● **Problem requirements**
Repeat the data in full. Drop every picture.

● **Data for review**
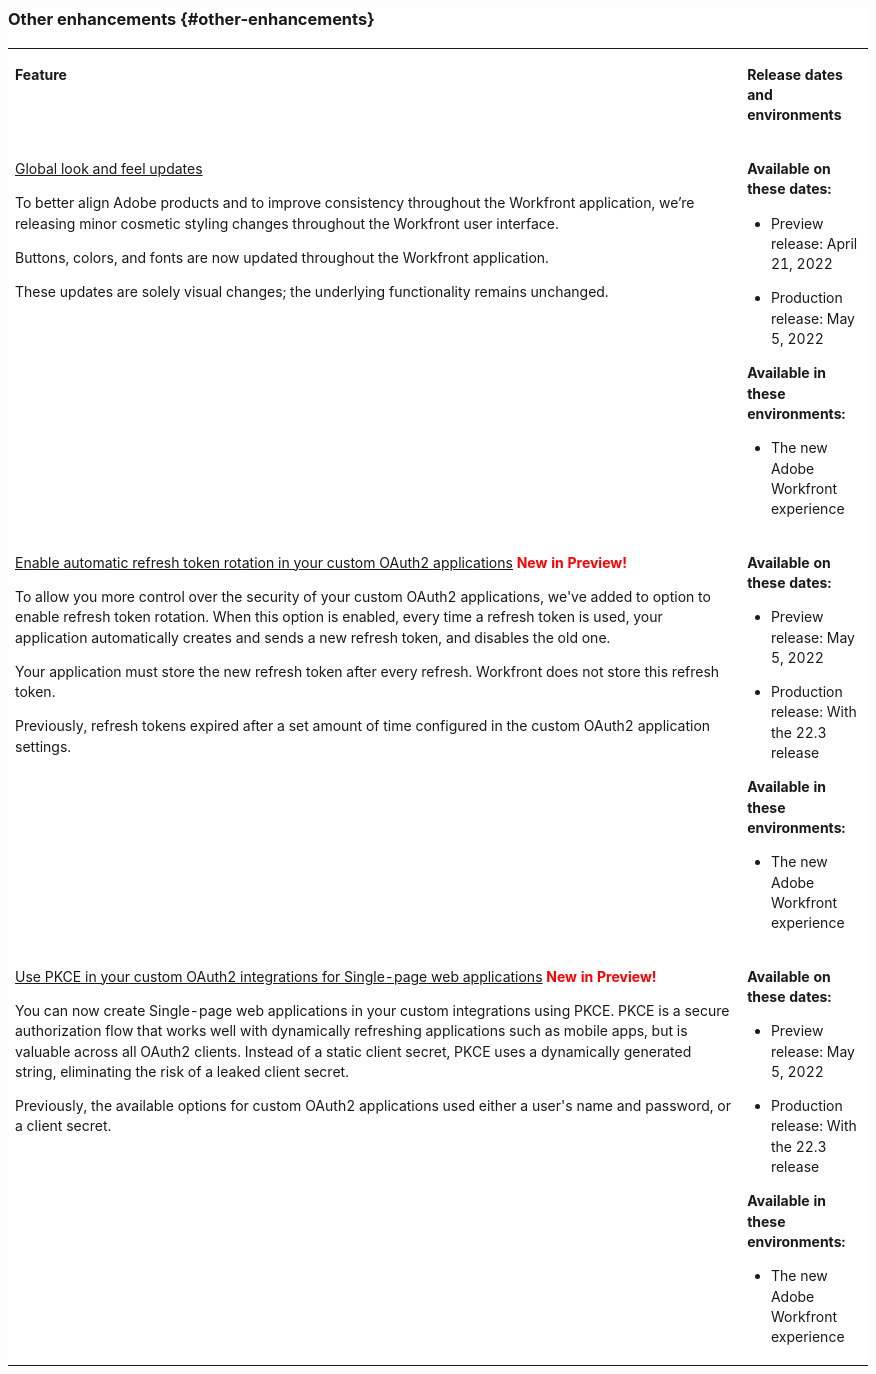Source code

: ### Other enhancements {#other-enhancements}

<table> 
 <col> 
 <col> 
 <tbody> 
  <tr> 
   <td> <p><strong>Feature</strong> </p> </td> 
   <td> <p><strong>Release dates and environments</strong> </p> </td> 
  </tr> 
  <tr data-mc-conditions=""> 
   <td> <p><a href="../../../product-announcements/product-releases/22.3-release-activity/22-3-apr-18.md#global" class="MCXref xref" xrefformat="{para}">Global look and feel updates</a> </p> <p>To better align Adobe products and to improve consistency throughout the Workfront application, we’re releasing minor cosmetic styling changes throughout the Workfront user interface.</p> <p>Buttons, colors, and fonts are now updated throughout the Workfront application.</p> <p>These updates are solely visual changes; the underlying functionality remains unchanged.</p> </td> 
   <td> <p><b>Available on these dates:</b> </p> 
    <ul> 
     <li> <p>Preview release: April 21, 2022<br></p> </li> 
     <li> <p>Production release:&nbsp;May 5, 2022</p> </li> 
    </ul> <p><strong>Available in these environments:</strong> </p> 
    <ul> 
     <li> <p>The new Adobe Workfront experience </p> </li> 
    </ul> </td> 
  </tr> 
  <tr data-mc-conditions=""> 
   <td> <p><a href="../../../product-announcements/product-releases/22.3-release-activity/22-3-may-2.md#enable" class="MCXref xref" xrefformat="{para}">Enable automatic refresh token rotation in your custom OAuth2 applications</a> <span style="color: #ff0000; font-weight: bold;">New in Preview!</span></p> <p>To allow you more control over the security of your custom OAuth2 applications, we've added to option to enable refresh token rotation. When this option is enabled, every time a refresh token is used, your application automatically creates and sends a new refresh token, and disables the old one.</p> <p>Your application must store the new refresh token after every refresh. Workfront does not store this refresh token.</p> <p>Previously, refresh tokens expired after a set amount of time configured in the custom OAuth2 application settings.</p> </td> 
   <td> <p><b>Available on these dates:</b> </p> 
    <ul> 
     <li> <p>Preview release: May 5, 2022<br></p> </li> 
     <li> <p>Production release: With the 22.3 release</p> </li> 
    </ul> <p><strong>Available in these environments:</strong> </p> 
    <ul> 
     <li> <p>The new Adobe Workfront experience </p> </li> 
    </ul> </td> 
  </tr> 
  <tr data-mc-conditions=""> 
   <td> <p><a href="../../../product-announcements/product-releases/22.3-release-activity/22-3-may-2.md#use" class="MCXref xref" xrefformat="{para}">Use PKCE in your custom OAuth2 integrations for Single-page web applications</a> <span style="color: #ff0000; font-weight: bold;">New in Preview!</span></p> <p>You can now create Single-page web applications in your custom integrations using PKCE. PKCE is a secure authorization flow that works well with dynamically refreshing applications such as mobile apps, but is valuable across all OAuth2 clients. Instead of a static client secret, PKCE uses a dynamically generated string, eliminating the risk of a leaked client secret.</p> <p>Previously, the available options for custom OAuth2 applications used either a user's name and password, or a client secret.</p> </td> 
   <td> <p><b>Available on these dates:</b> </p> 
    <ul> 
     <li> <p>Preview release: May 5, 2022<br></p> </li> 
     <li> <p>Production release: With the 22.3 release</p> </li> 
    </ul> <p><strong>Available in these environments:</strong> </p> 
    <ul> 
     <li> <p>The new Adobe Workfront experience </p> </li> 
    </ul> </td>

● **Solution for this exercise**
Source code

: ### Other enhancements {#other-enhancements}

<table> 
 <col> 
 <col> 
 <tbody> 
  <tr> 
   <td> <p><strong>Feature</strong> </p> </td> 
   <td> <p><strong>Release dates and environments</strong> </p> </td> 
  </tr> 
  <tr data-mc-conditions=""> 
   <td> <p><a href="../../../product-announcements/product-releases/22.3-release-activity/22-3-apr-18.md#global" class="MCXref xref" xrefformat="{para}">Global look and feel updates</a> </p> <p>To better align Adobe products and to improve consistency throughout the Workfront application, we’re releasing minor cosmetic styling changes throughout the Workfront user interface.</p> <p>Buttons, colors, and fonts are now updated throughout the Workfront application.</p> <p>These updates are solely visual changes; the underlying functionality remains unchanged.</p> </td> 
   <td> <p><b>Available on these dates:</b> </p> 
    <ul> 
     <li> <p>Preview release: April 21, 2022<br></p> </li> 
     <li> <p>Production release:&nbsp;May 5, 2022</p> </li> 
    </ul> <p><strong>Available in these environments:</strong> </p> 
    <ul> 
     <li> <p>The new Adobe Workfront experience </p> </li> 
    </ul> </td> 
  </tr> 
  <tr data-mc-conditions=""> 
   <td> <p><a href="../../../product-announcements/product-releases/22.3-release-activity/22-3-may-2.md#enable" class="MCXref xref" xrefformat="{para}">Enable automatic refresh token rotation in your custom OAuth2 applications</a> <span style="color: #ff0000; font-weight: bold;">New in Preview!</span></p> <p>To allow you more control over the security of your custom OAuth2 applications, we've added to option to enable refresh token rotation. When this option is enabled, every time a refresh token is used, your application automatically creates and sends a new refresh token, and disables the old one.</p> <p>Your application must store the new refresh token after every refresh. Workfront does not store this refresh token.</p> <p>Previously, refresh tokens expired after a set amount of time configured in the custom OAuth2 application settings.</p> </td> 
   <td> <p><b>Available on these dates:</b> </p> 
    <ul> 
     <li> <p>Preview release: May 5, 2022<br></p> </li> 
     <li> <p>Production release: With the 22.3 release</p> </li> 
    </ul> <p><strong>Available in these environments:</strong> </p> 
    <ul> 
     <li> <p>The new Adobe Workfront experience </p> </li> 
    </ul> </td> 
  </tr> 
  <tr data-mc-conditions=""> 
   <td> <p><a href="../../../product-announcements/product-releases/22.3-release-activity/22-3-may-2.md#use" class="MCXref xref" xrefformat="{para}">Use PKCE in your custom OAuth2 integrations for Single-page web applications</a> <span style="color: #ff0000; font-weight: bold;">New in Preview!</span></p> <p>You can now create Single-page web applications in your custom integrations using PKCE. PKCE is a secure authorization flow that works well with dynamically refreshing applications such as mobile apps, but is valuable across all OAuth2 clients. Instead of a static client secret, PKCE uses a dynamically generated string, eliminating the risk of a leaked client secret.</p> <p>Previously, the available options for custom OAuth2 applications used either a user's name and password, or a client secret.</p> </td> 
   <td> <p><b>Available on these dates:</b> </p> 
    <ul> 
     <li> <p>Preview release: May 5, 2022<br></p> </li> 
     <li> <p>Production release: With the 22.3 release</p> </li> 
    </ul> <p><strong>Available in these environments:</strong> </p> 
    <ul> 
     <li> <p>The new Adobe Workfront experience </p> </li> 
    </ul> </td>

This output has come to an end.